Os encierros das festas de S. Fermín em Pamplona são um espectáculo que tento não perder, manhã cedo, nas excelentes transmissões directas da TVE. Nas ruas do casco histórico da cidade milhares de pessoas - cada vez mais mulheres - correm com touros e cabresto num percurso tradicional que os leva até aos curros da praça onde serão corridos à tarde. O objectivo não é correr por correr, é correr à frente e na cara do touro e há quem o faça de forma soberba - ao fim de anos a ver já reconheço os históricos - e é notável a forma como, no meio de toda aquela confusão onde não são poucos os que só atrapalham, conseguem manter a frieza e, com um toque de jornal ou de mão nas hastes, conseguem impedir cornadas nos que se deixaram encurralar. E não deixa de admirar, dadas as circunstâncias, o escasso números de feridos que, ao fim e ao cabo, acontecem. Magia do capote de San Fermín, dizem - e, bem vistas as coisas, deve ser verdade. Para isso os três pedidos iniciais e diários de protecção...

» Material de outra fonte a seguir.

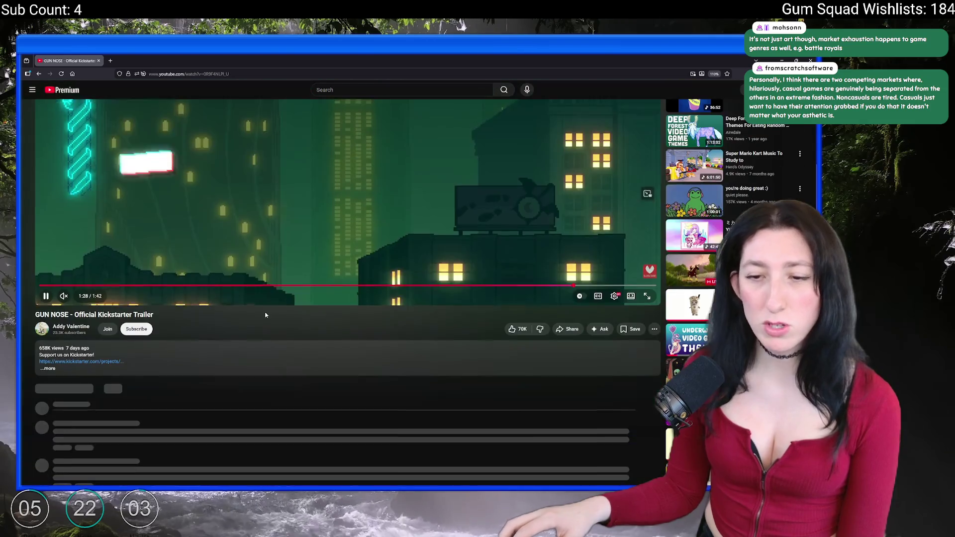
scroll(225, 278, up, 5)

O que os touros podem vir a fazer é incontrolável, a reacção dos corredores menos experimentados também, o que nem sempre dá bom resultado. Mas faz parte.

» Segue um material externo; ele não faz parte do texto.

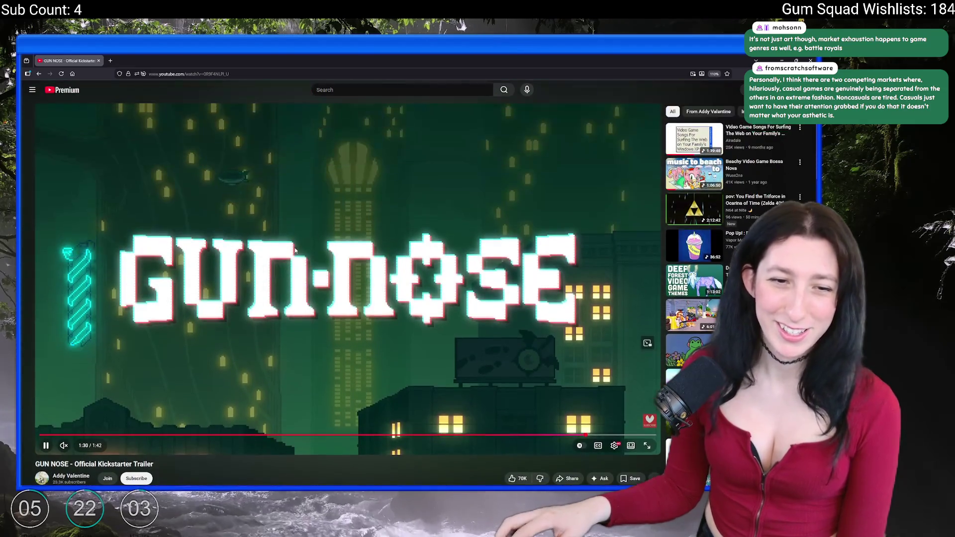
scroll(109, 358, down, 4)
middle_click(92, 324)
scroll(150, 199, up, 4)
key(ctrl+w)
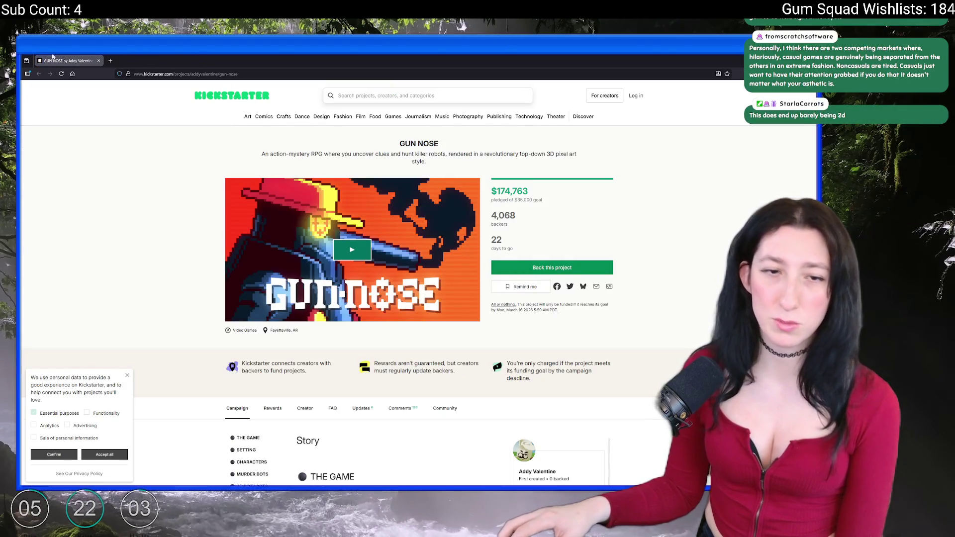
Return from the GUN NOSE Kickstarter page to the GameMaker room editor
key(alt+Tab)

O que já não faz parte é o erro daquilo que é controlável. E foi o que aconteceu no dia 13 de Julho. Por estúpida subserviência - para deixar entrar uns "policias forales" para a trincheira como se fazia há vinte anos - uma porta foi demasiado e desnecessariamente aberta num espaço de quase dois lado a lado e acabou por tapar metade do espaço de entrada na praça, provocando assim um montón. Corredores a aumentar o monte, abafando os primeiros caídos e - para receio geral - com os touros a chegar e a encontrar, na sua frente, um tampão humano que não os deixavam continuar para a arena.
Sorte, sorte foi que os touros bateram e ficaram e os cabrestos não tentaram trepar pelo monte humano acima. E alí se ficou, com a cobertura do capote do santo, até que a inteligência voltou: os touros foram levados por dentro da trincheira para entrar na arena um-quarto de volta depois.
Momentos de enorme ansiedade, momentos de pânico de quem tinha que suportar toneladas de peso em cima, momentos de pavor para muitos que viam e nada podiam fazer. O capote de S. Fermín limitou o número de feridos - um apenas com séria gravidade - a vinte e três, a maioria ligeiros. Uma sorte, um alívio.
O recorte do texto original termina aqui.